SOBRE A TAREFA:
Responda com base no trecho sobre a concepção de Deus:
(a) Como Suelen diz ver Deus dentro do Espiritismo?
(b) Qual é a última fase da concepção de Deus da entrevistada descrita no primeiro parágrafo?
(c) Como forma de tratamento de quais condições as trabalhadoras em educação buscam o espiritismo?

TRECHO DO TEXTO:
----------------------------------------

Como podemos verificar, a concepção de Deus dessa entrevistada passou por várias fases, aquela que era direcionada pela instituição religiosa e não se podia questionar; a da revolta, em que se questiona diretamente a Deus pelo que está vivenciando e não suporta ver ou ter ninguém à sua volta apregoando os feitos desse Deus; a da compreensão, da aceitação de Deus, dos seus desígnios e conformação; a da busca, da necessidade de O encontrar, de senti-Lo perto de si e de dialogar com Ele; e, por último, a de reinventar Deus, que não é mais da concepção das instituições religiosas, da revolta, da influência depressiva, mas de uma nova ressignificação de um Deus que é amigo, pai, mãe, amor, sol, luz, paz, tranqüilidade, caridade e energia.

Olha eu vou lhe dar um exemplo claro, dentro da religião evangélica tudo é pecado é um Deus severo é um Deus que culpa, é um Deus que tudo que você faz ele tá vigiando. Dentro do Espiritismo eu vejo esse Deus como um cúmplice como uma pessoa que confia naquilo que Ele está lhe proporcionando e não, esse Deus que eu vi dentro das religiões evangélicas (Suelen).

Nesse depoimento, a entrevistada relata a sua experiência em duas instituições religiosas e as diferenças percebidas sobre a concepção de Deus. A concepção de Deus evidenciada nos dois depoimentos demonstra simbolicamente uma polissemia de sentidos e significados representados por meio dos símbolos que as entrevistadas identificaram, tais como amor, natureza, energia, sol, caridade, colméia, globo, pomba, paz, céu, tranqüilidade, coração, flor, mulher, estrela, cruz, bíblia, perfeição, pai, entre outros (Croatto, 2001). Como não é objeto de nosso estudo analisar as representações simbólicas sobre Deus, não vamos aprofundar essa temática. Interessa-nos perceber se há similaridade entre concepção de Deus, tratamento espiritual e teodicéia espírita. Considerando-se o que foi analisado ao longo desse capítulo, podemos verificar que a nomia e a vida simbólica também poderão ser encontradas a partir da minha cosmovisão de Deus e do lugar que Ele ocupa em minha vida. Os símbolos podem demonstrar a busca de bem estar, conforto, auxilio, socorro, compreensão, aquilo que as pessoas buscam quando estão em anomia e recorrem à experiência religiosa.

Também nas respostas das trabalhadoras em educação à pergunta se a religião ajuda profissionalmente, verificaremos que a ajuda fornecida coincide com os sintomas sentidos nos quadros 1, 2, 3, 4 e 5 do primeiro capítulo. Nesse sentido, a religião proporcionará para as entrevistadas compreensão, tolerância, paciência, paz, equilíbrio, tranqüilidade, superação das dificuldades, conviver com as diferenças, ouvir e lidar com limitações da própria pessoa e dos outros, calma, rever atitudes e valores, força para superar a sobrecarga de trabalho, energia, perseverança, respeito ao próximo, condições de enfrentar as dificuldades, fortaleza, ânimo, sentido de vida, indulgência, segurança, ponderação, discernimento e fé. Nesse capítulo, buscamos demonstrar como a religião também auxilia, ajuda, influencia na vida das pessoas quando estão com problemas de saúde ou em família, profissionalmente e em sociedade e como o sistema simbólico existente nas religiões contribui para a manutenção e legitimação da nomia.

A reflexão apresentada neste capítulo é fundamental para que possamos compreender por que as trabalhadoras em educação buscam o espiritismo como forma de tratamento da síndrome de burnout e de depressão. No terceiro capítulo, conheceremos um pouco da história do espiritismo, sua teodicéia e o tratamento espiritual pelo olhar dos pesquisadores, das entrevistadas e da literatura espírita.

----------------------------------------

DADOS PARA ANÁLISE:
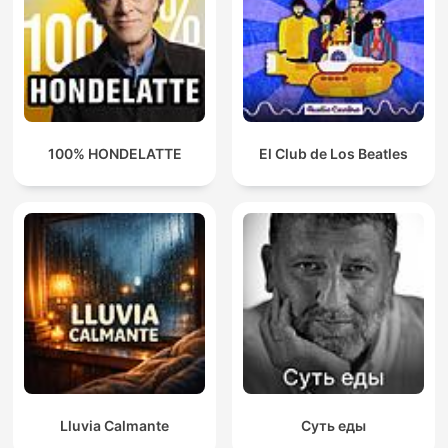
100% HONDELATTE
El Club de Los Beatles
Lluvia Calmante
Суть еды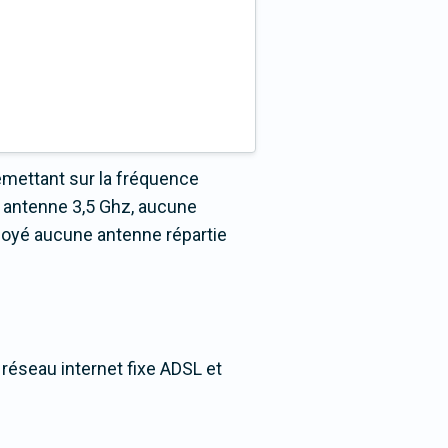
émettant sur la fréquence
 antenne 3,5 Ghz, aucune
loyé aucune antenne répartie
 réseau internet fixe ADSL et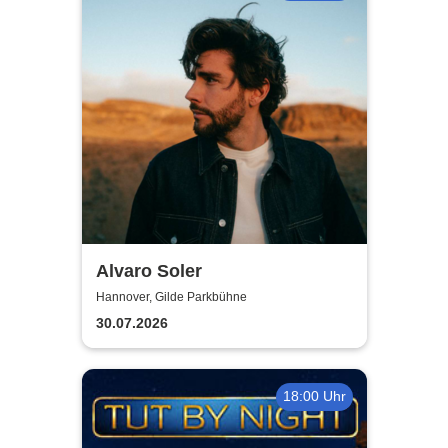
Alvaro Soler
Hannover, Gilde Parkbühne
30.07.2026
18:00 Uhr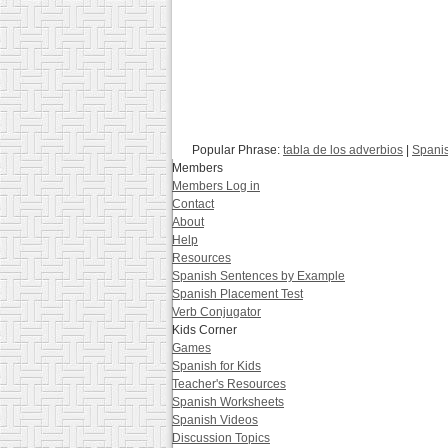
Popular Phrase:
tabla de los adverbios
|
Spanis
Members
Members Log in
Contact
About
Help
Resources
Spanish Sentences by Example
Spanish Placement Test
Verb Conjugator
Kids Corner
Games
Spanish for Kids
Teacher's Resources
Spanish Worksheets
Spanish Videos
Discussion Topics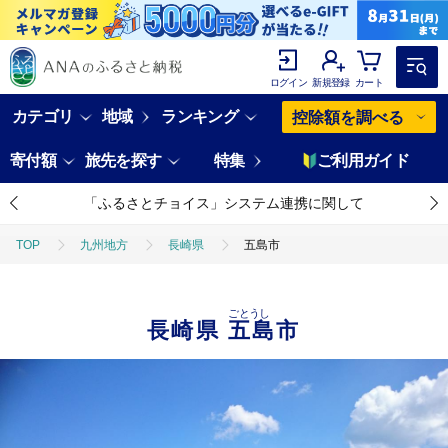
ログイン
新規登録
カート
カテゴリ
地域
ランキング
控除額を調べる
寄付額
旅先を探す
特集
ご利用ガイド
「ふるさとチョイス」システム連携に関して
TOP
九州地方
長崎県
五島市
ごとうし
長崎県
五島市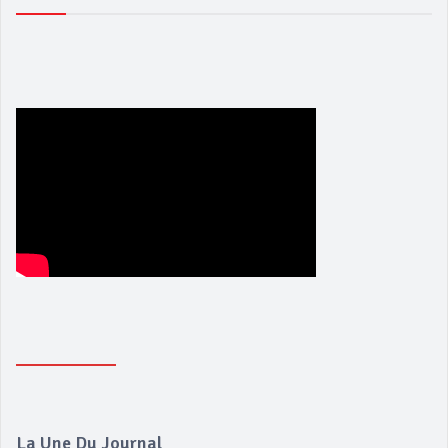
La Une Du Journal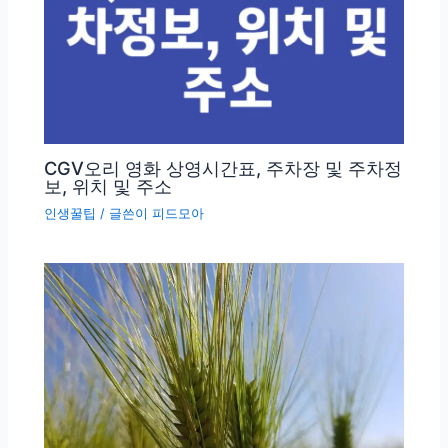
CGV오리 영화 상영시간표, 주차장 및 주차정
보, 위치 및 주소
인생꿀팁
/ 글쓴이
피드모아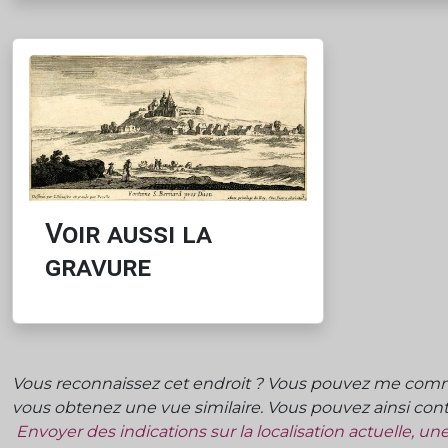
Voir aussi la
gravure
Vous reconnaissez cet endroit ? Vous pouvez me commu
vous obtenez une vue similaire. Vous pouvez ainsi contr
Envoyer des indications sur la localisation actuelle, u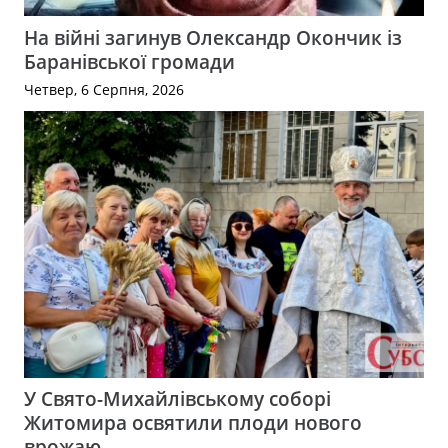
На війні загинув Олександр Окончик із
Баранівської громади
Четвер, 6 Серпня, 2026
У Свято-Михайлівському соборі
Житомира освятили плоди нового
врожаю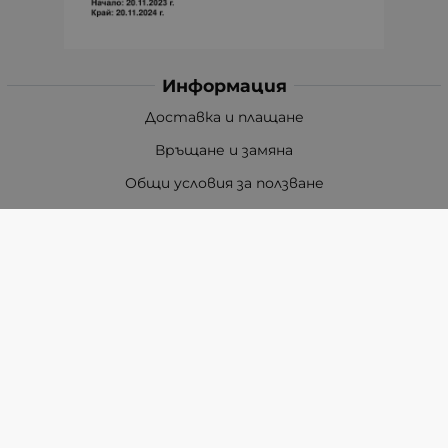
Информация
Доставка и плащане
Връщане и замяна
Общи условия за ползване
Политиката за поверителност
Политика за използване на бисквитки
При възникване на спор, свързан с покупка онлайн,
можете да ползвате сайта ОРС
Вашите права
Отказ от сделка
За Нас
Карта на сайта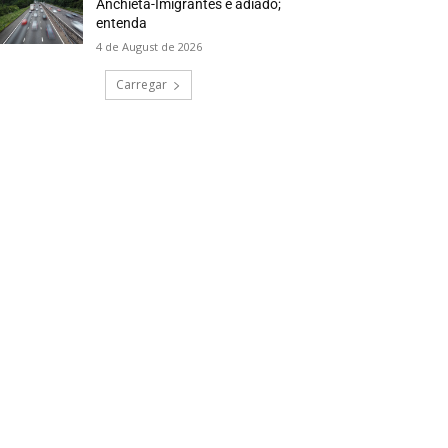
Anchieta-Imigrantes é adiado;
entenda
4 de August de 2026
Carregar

----------------------------------------

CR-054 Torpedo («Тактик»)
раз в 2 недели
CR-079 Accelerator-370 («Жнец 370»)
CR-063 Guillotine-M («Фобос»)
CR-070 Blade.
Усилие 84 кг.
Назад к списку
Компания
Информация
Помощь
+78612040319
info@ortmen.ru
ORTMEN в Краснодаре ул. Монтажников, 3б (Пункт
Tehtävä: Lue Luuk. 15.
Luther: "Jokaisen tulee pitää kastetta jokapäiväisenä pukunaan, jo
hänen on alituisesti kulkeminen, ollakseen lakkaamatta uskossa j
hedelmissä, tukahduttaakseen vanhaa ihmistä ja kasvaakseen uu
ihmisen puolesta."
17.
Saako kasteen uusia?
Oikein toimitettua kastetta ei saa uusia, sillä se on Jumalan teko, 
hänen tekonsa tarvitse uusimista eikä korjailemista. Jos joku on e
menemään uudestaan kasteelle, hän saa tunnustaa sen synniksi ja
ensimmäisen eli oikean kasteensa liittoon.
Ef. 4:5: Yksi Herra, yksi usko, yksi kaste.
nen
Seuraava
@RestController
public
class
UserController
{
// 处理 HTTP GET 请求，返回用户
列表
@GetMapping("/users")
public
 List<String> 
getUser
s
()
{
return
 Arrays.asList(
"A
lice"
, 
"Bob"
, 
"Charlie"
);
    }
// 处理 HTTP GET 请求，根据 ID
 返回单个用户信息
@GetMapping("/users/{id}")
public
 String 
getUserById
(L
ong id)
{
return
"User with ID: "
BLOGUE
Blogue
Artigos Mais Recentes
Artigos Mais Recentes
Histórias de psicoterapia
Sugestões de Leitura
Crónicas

----------------------------------------

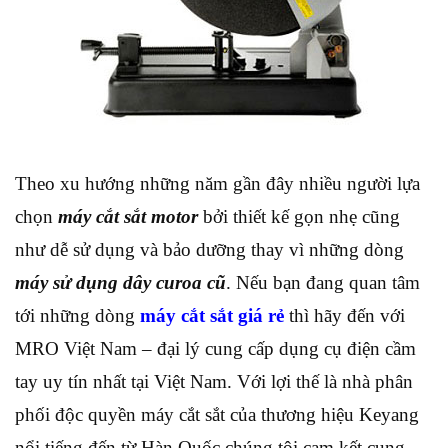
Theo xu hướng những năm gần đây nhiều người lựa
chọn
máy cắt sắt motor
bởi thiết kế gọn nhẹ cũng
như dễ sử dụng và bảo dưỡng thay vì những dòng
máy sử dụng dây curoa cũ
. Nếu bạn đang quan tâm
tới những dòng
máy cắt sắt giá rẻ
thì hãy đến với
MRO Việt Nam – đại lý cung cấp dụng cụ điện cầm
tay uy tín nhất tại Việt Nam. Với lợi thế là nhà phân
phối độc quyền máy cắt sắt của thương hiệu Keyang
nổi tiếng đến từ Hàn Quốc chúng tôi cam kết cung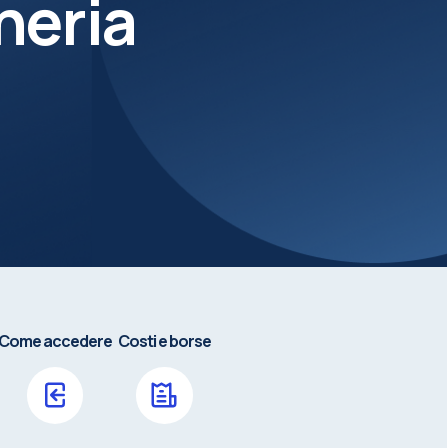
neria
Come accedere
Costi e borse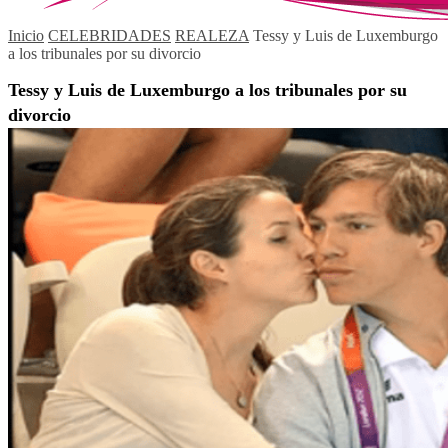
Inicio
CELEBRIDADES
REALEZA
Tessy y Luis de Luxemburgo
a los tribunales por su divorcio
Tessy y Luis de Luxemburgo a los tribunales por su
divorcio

----------------------------------------

RESPOSTA ESCRITA:
(a) Como um cúmplice, como uma pessoa que confia naquilo que Ele está lhe proporcionando.
(b) A fase de reinventar Deus, com uma nova ressignificação de um Deus que é amigo, pai, mãe, amor, sol, luz, paz, tranquilidade, caridade e energia.
(c) A síndrome de burnout e a depressão.